A book that every data scientist should read

I would like to suggest the book Factfulness (by Hans Rosling) to every data scientist and every student who wishes to start this career. It’s not a technical book full of formulas, algorithms, and other complex stuff. Only a few plots and a lot of analysis, ideas, comparisons. Everybody should be aware to live in a world where facts are often considered as alternatives to beliefs and where biases are so common to be the first problem to face when a clear insight is needed.

Unfortunately, it’s easier to value a belief even more than a factual analysis and we all know what kind of disasters can be brought about. And, it’s even worse when a data scientist analyzes a bunch data starting from a biased viewpoint. Even if there are dozens of powerful models, some tasks require some moderation. Predicting the future of a time-series is a hard job unless we are 100% sure that nothing can alter what we have discovered.

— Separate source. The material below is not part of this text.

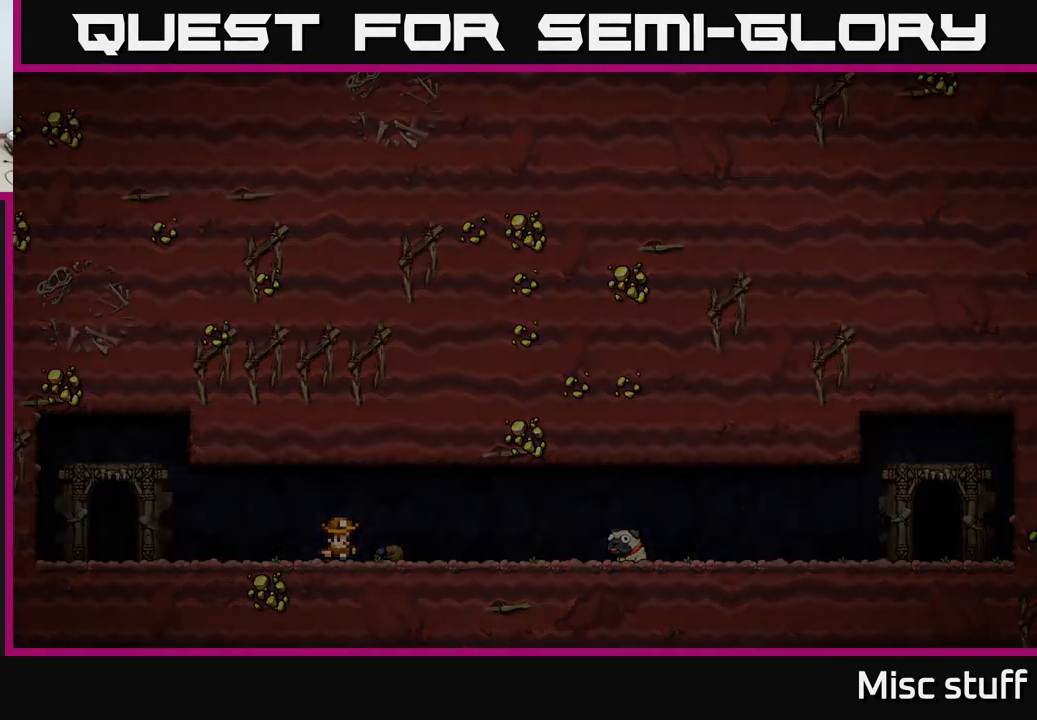
{"buttons": [], "left_stick": "center", "events": []}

Such an approach leads to the ideas of trends, which are simple to manage but dangerous as atom bombs. How many measures can only grow or decrease? In the short-term, a trend is an acceptable behavior, but are we authorized to extend this analysis also to the long-term? Clearly, the answer is negative. That’s why there are periodicities, seasonalities, and saturation. One of the first analysis that caught my attention was the growth of world population. Almost everybody is driven to think that such a value can only be larger and larger, until a catastrophic event.

Luckily many systems (including the population living in a limited environment) admit fixed points. This means that, believe it or not, they are going to grow until a threshold and then they saturate. Other ones are unstable and keep oscillating (stock values, for example). There can be a long period characterized by trends, but at a certain point, the internal dynamics force the system to invert its trend and the process is reset.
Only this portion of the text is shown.